Oleh karenanya , teori poskolonialisme mengekplorasi pelbagai pengalaman
tentang penindasan, resistensi, ras, gender, representasi, perbedaan ,
pengusiran, dan migrasi dalam hubungannya dengan wacana dominan Barat tentang
sejarah, Filsafat, Sains, dan Linguistik.
Dalam
hal ini pendekatan lebih diarahkan ke agama kristen yang merupakan paradigma
awal pemikiran dalam agama . Sebagai studi perbandingan dan tinjauan kritis
terhadap agama lain seperti Hindu, Budha dan Islam. Dan pendekatan lain yang
membahas lebih detail tentang kaitannya dengan agama-agama yang ada di belahan
dunia timur.
Pemahaman tentang mistik yang berkaitan
dengan agama serta pendapat-pendapat filsuf barat yang mencoba
merasionalitaskan esensi mistik yang dikandung dalam agama yang dianut
masyarakat. Studi tentang mistik secara akademis diawali semenjak akhir abad ke
19. Munculnya istilah mistisisme (mysticism), Michel de Certeau,
mengatakan pertama kali di awal abad 17 di Perancis berasal dari kata La
Mystique. Yang diperkenalkan pertama kali oleh intelektual-intelektual
barat untuk menyebut fenomena atau aspek dalam tradisi Kristen.
Munculnya mistik dalam agama,
memarjinalkan peran agama yang sesungguhnya, sarjana-sarjana agama dan para
filsufpun tidak mampu menjelaskan secara pasti apa definisi sebenarnya “ Mistik
“ itu, sehingga selama berabad-abad diskusi tentang mistik hanya berkutat pada
masalah-masalah ritualitas yang berbeda dan pemunculan visual berikutnya dari
ritual tersebut dan secara kebetulan sempat ditangkap oleh indera para
sarjana-sarjana tersebut dari para penganut agama – agama itu. Selain itu
perkembangan pemikiran dan ilmu pengetahuan juga banyaknya penelitian tentang
filsafat dan agama.
Seiring dengan bergulirnya waktu ikut
pula mengkontruksi polaritas esensial agama menjadi konstruksi modern. Maka
penjelasan tentang agamapun menjadi lebih di prioritaskan kepada fungsi dan
manfaat agama tersebut bagi pemeluknya. Anggapan tentang agama sebagai
simbolitas sosial pemeluknya menjadi kejelasan keterpengaruhan aspek sosio
kultural ketika agama itu dianut dan diyakini kebenarannya.

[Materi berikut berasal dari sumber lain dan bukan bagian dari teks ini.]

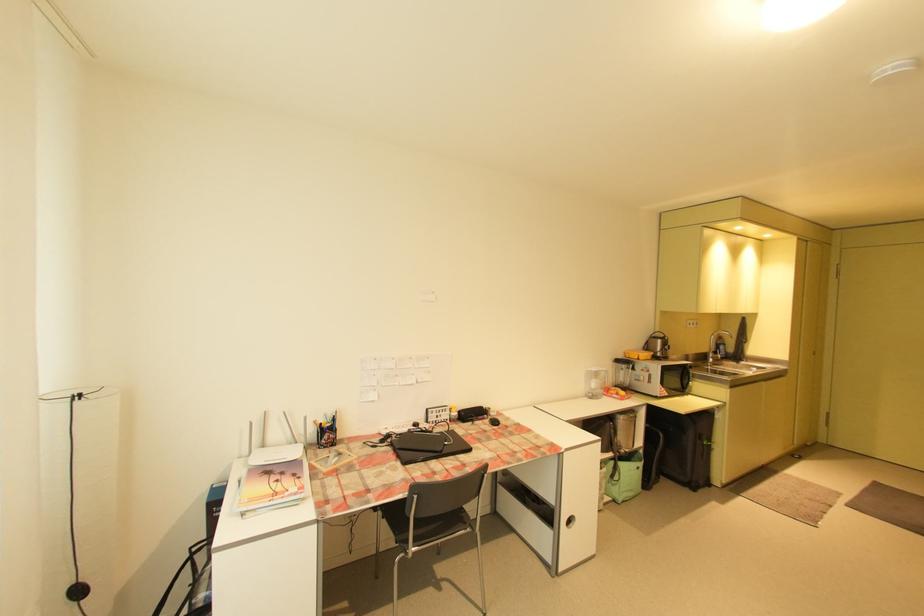
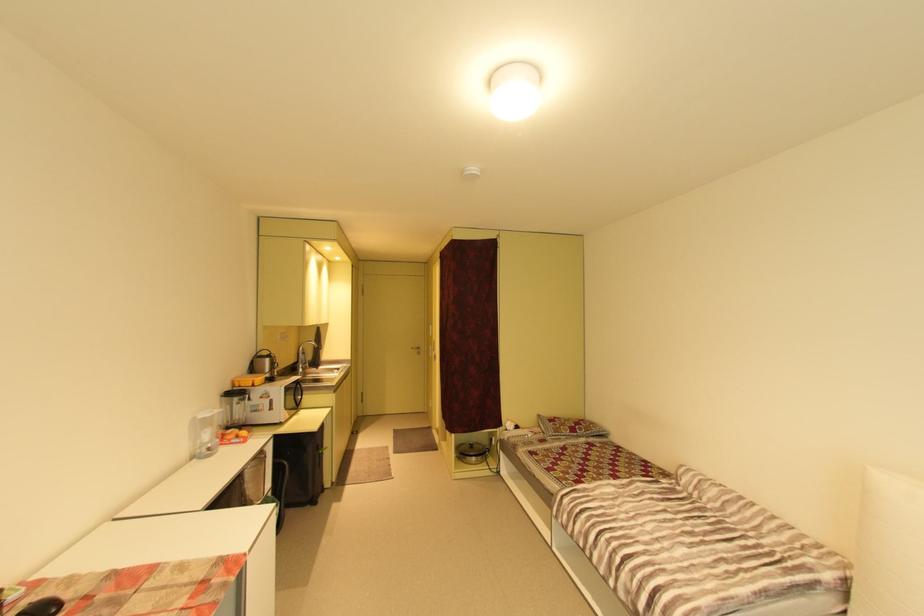
Find the pixel in the second image that matches (x=736, y=350) in the first image.

(317, 358)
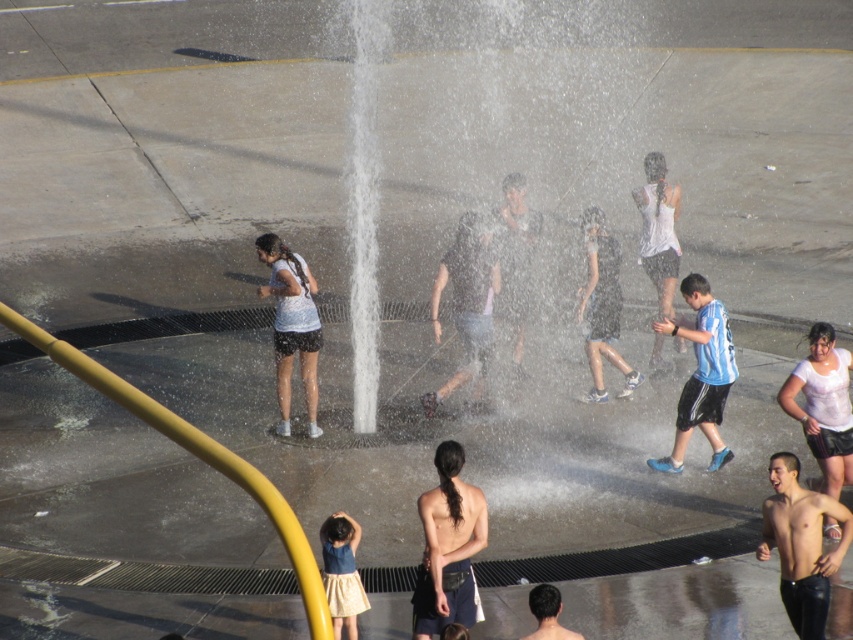
Question: Does smooth skin torso at lower right have a larger size compared to white matte shorts at center?

Choices:
 (A) yes
 (B) no

Answer: (B)

Question: Is white matte shorts at center to the left of smooth skin head at center from the viewer's perspective?

Choices:
 (A) yes
 (B) no

Answer: (A)

Question: Which point is farther from the camera taking this photo?

Choices:
 (A) (543, 637)
 (B) (303, 324)

Answer: (B)

Question: Which object appears farthest from the camera in this image?

Choices:
 (A) denim skirt at lower center
 (B) smooth skin torso at lower right
 (C) dark gray fabric shirt at center
 (D) smooth skin head at center

Answer: (C)

Question: Among these points, which one is farthest from the camera?

Choices:
 (A) (437, 532)
 (B) (334, 541)
 (C) (827, 520)

Answer: (C)

Question: Is white matte shorts at center bigger than smooth skin head at center?

Choices:
 (A) yes
 (B) no

Answer: (A)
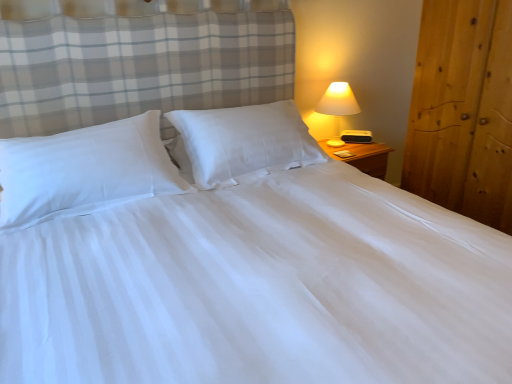
Question: From the image's perspective, is matte white lamp at right over white smooth pillow at center, which is the 2th pillow from left to right?

Choices:
 (A) no
 (B) yes

Answer: (B)

Question: Is matte white lamp at right thinner than white smooth pillow at center, positioned as the 1th pillow in right-to-left order?

Choices:
 (A) no
 (B) yes

Answer: (B)

Question: Is matte white lamp at right outside of white smooth pillow at center, which is the 2th pillow from left to right?

Choices:
 (A) no
 (B) yes

Answer: (B)

Question: Can you confirm if matte white lamp at right is positioned to the right of white smooth pillow at center, positioned as the 1th pillow in right-to-left order?

Choices:
 (A) no
 (B) yes

Answer: (B)

Question: Does matte white lamp at right lie in front of white smooth pillow at center, positioned as the 1th pillow in right-to-left order?

Choices:
 (A) yes
 (B) no

Answer: (B)

Question: Is wooden wardrobe at right taller or shorter than white smooth pillow at left, which appears as the first pillow when viewed from the left?

Choices:
 (A) short
 (B) tall

Answer: (B)

Question: Is wooden wardrobe at right spatially inside white smooth pillow at left, acting as the second pillow starting from the right, or outside of it?

Choices:
 (A) outside
 (B) inside

Answer: (A)

Question: In the image, is wooden wardrobe at right positioned in front of or behind white smooth pillow at left, which appears as the first pillow when viewed from the left?

Choices:
 (A) front
 (B) behind

Answer: (B)

Question: Is point (460, 185) closer or farther from the camera than point (40, 193)?

Choices:
 (A) closer
 (B) farther

Answer: (B)

Question: Would you say white smooth pillow at center, which is the 2th pillow from left to right, is to the left or to the right of matte white lamp at right in the picture?

Choices:
 (A) left
 (B) right

Answer: (A)

Question: From a real-world perspective, is white smooth pillow at center, which is the 2th pillow from left to right, above or below matte white lamp at right?

Choices:
 (A) below
 (B) above

Answer: (B)

Question: From the image's perspective, is white smooth pillow at center, positioned as the 1th pillow in right-to-left order, positioned above or below matte white lamp at right?

Choices:
 (A) above
 (B) below

Answer: (B)

Question: Is white smooth pillow at center, positioned as the 1th pillow in right-to-left order, inside or outside of matte white lamp at right?

Choices:
 (A) inside
 (B) outside

Answer: (B)

Question: Is wooden wardrobe at right wider or thinner than white smooth pillow at center, which is the 2th pillow from left to right?

Choices:
 (A) wide
 (B) thin

Answer: (A)

Question: Would you say wooden wardrobe at right is to the left or to the right of white smooth pillow at center, which is the 2th pillow from left to right, in the picture?

Choices:
 (A) right
 (B) left

Answer: (A)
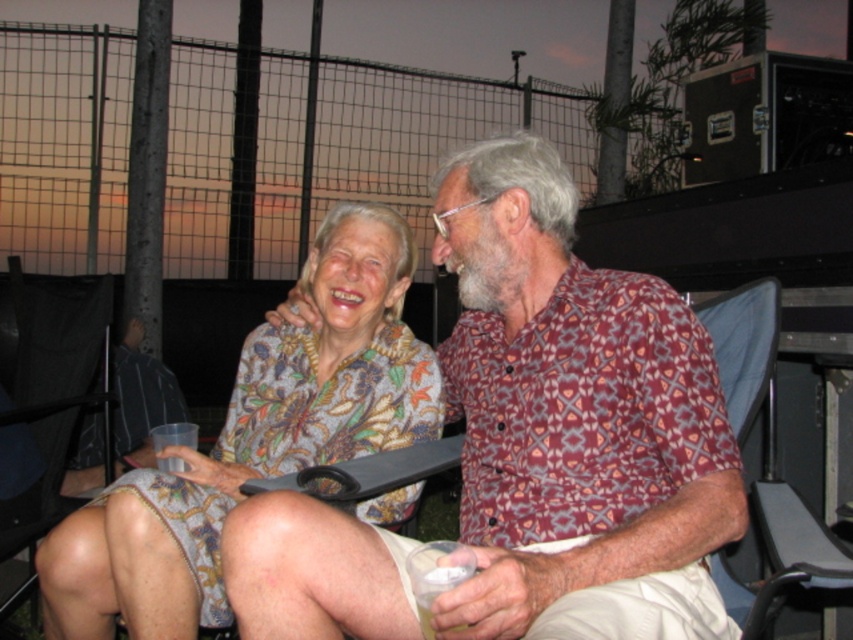
Between blue fabric beach chair at right and black mesh chair at lower left, which one is positioned lower?

blue fabric beach chair at right is below.

Is blue fabric beach chair at right wider than black mesh chair at lower left?

No, blue fabric beach chair at right is not wider than black mesh chair at lower left.

Who is more forward, (759, 308) or (62, 406)?

Point (759, 308) is more forward.

I want to click on blue fabric beach chair at right, so click(x=764, y=461).

Which is above, printed fabric shirt at center or blue fabric beach chair at right?

printed fabric shirt at center is higher up.

Who is more distant from viewer, (602, 561) or (749, 620)?

Positioned behind is point (749, 620).

The image size is (853, 640). Identify the location of printed fabric shirt at center. (573, 419).

Looking at this image, between printed fabric shirt at center and clear plastic cup at lower left, which one is positioned higher?

printed fabric shirt at center is above.

In the scene shown: Does printed fabric shirt at center have a larger size compared to clear plastic cup at lower left?

Correct, printed fabric shirt at center is larger in size than clear plastic cup at lower left.

Is point (512, 177) farther from viewer compared to point (175, 397)?

No.

Identify the location of printed fabric shirt at center. The width and height of the screenshot is (853, 640). (573, 419).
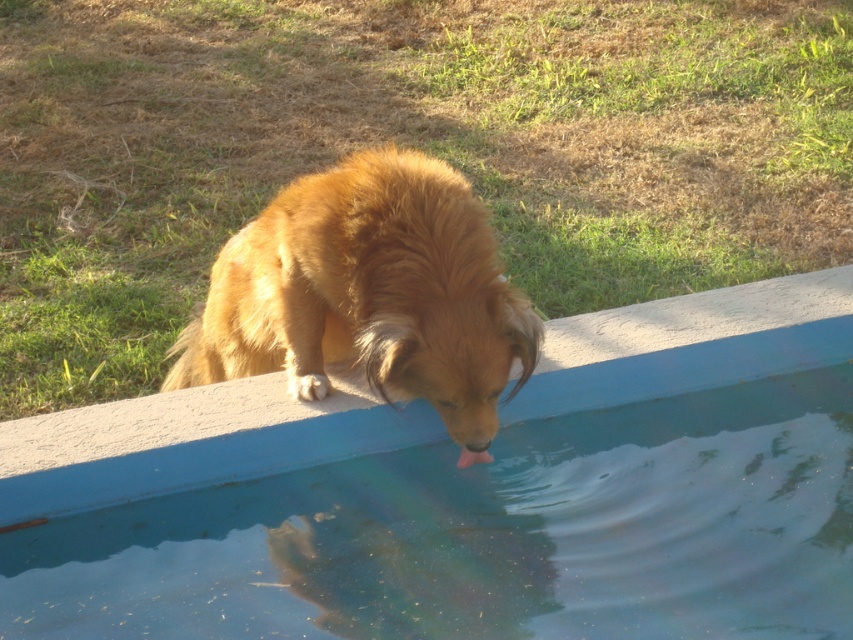
Is blue concrete swimming pool at lower center thinner than golden fur dog at lower center?

No.

Is blue concrete swimming pool at lower center above golden fur dog at lower center?

Incorrect, blue concrete swimming pool at lower center is not positioned above golden fur dog at lower center.

Which is behind, point (697, 556) or point (395, 298)?

Point (395, 298)

Find the location of `blue concrete swimming pool at lower center`. blue concrete swimming pool at lower center is located at coordinates (488, 536).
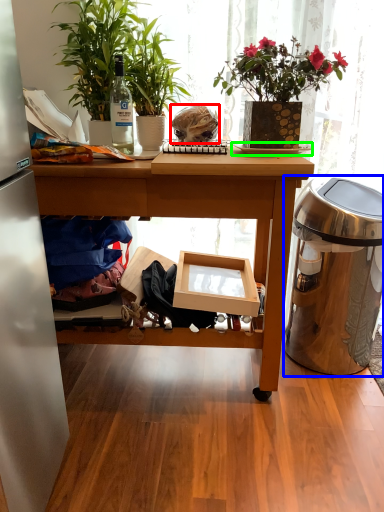
Question: Which is nearer to the food (highlighted by a red box)? trash bin/can (highlighted by a blue box) or plate (highlighted by a green box).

Selanjutnya adalah ketidak perfeknya
pelaksanaan ritualitas religi itu, menginterprestasikan perbedaan yang cukup
retorik guna memperjelas eksistensi diri maupun agama yang sedang dijalaninya.
Para filsup Baratpun akhirnya memberikan pemisahan antara, agama dan
sekulerisme. Bukti pemisahan ini terjadi di Amerika serikat yang secara
ekplisit memisahkan Gereja dengan Negara, dan memberikan kebebasan kepada
individu untuk menjalankan agama yang dipilihnnya.Pandangan didunia akademis
modern yang sekuler, memandang gerakan-gerakan dan ideologi-ideologi politik
seperti Marxisme, Nasionalisme dan lain sebagainya sebagai agama modern. Inilah
sisi akademis dari upaya perebutan kekuasaan, yaitu justifikasi otonomi agama
dan studi agama sebagai disiplin ilmu yang bersemangat dan penting di
universitas modern yang sekuler.
Wacana Orientalis
dalam perkembangannya banyak menuai kecurigaan dan kecaman dari para filsuf
timur, paradigma yang dimunculkan selalu saja menyeret persengketaan pemahaman
kultural yang sudah mapan dan tertata dari abad ke abad. Pandangan yang paling
transparan oleh para Orientalis barat adalah kecenderungan mensekulerkan setiap
pemahaman-pemahaman ortodok yang sebenarnya tidak semuanya pandangan ortodok
itu salah diterapkan dalam sosial masyarakat. Hanya saja ketika para peneliti
barat memasuki area spiritulisme timur, mereka kebingungan meletakkan dasar
pijakan mana yang harus diselami dari aspek kultural masyarakat timur, sehingga
benturan pemahaman dalam diri para filsuf barat terjadi. Kebersinggungan yang
tak sepadan dari pemahaman tersebut melahirkan paradigma kontemporer yang sulit
dijelaskan. Maka banyak sekali mereka yang berasal dari barat sering mengatakan
bahwa dunia timur merupakan masyarakat yang konvesional dan ortodok.
Seperti yang
dilakukan oleh Edward Said pada tahun 1978, yang menulis bukunya yang
pertamakali dan menggoncangkan dunia, dengan judul, Orientalisme
: Western Conceptions of the Orient. Dalam bukunya ini Said banyak
menggulirkan kritik yang pedas dan kecaman terhadap cara-cara bagaimana “
wacana orientalis “ telah melegitimasi imperialisme Barat dan Eropa , hingga
tercipta masyarakat yang lamban dalam mengadopsi setiap perkembangan dunia
Global. Argumentasi itupun berawal dari wacana Barat yang sekuler. Setelah
banyak terjadi penjajahan yang dilakukan oleh Eropa dan Barat, dengan segala
cara menekan dan menindas habis sumberdaya yang ada di tanah jajahan, dan
menggiring masyarakatnya menjadi terbelakang bertahun-tahun lamanya, sementara
kemakmuran beralih ke Eropa dan Barat, ketertinggalan yang disengaja oleh
mereka menjadi Poskolonialisme, yang tertanam hingga sekarang. Kaum Orientalis
sekuler menilai bahwa ketertinggalan itu harus diatasi dengan Modernisasi.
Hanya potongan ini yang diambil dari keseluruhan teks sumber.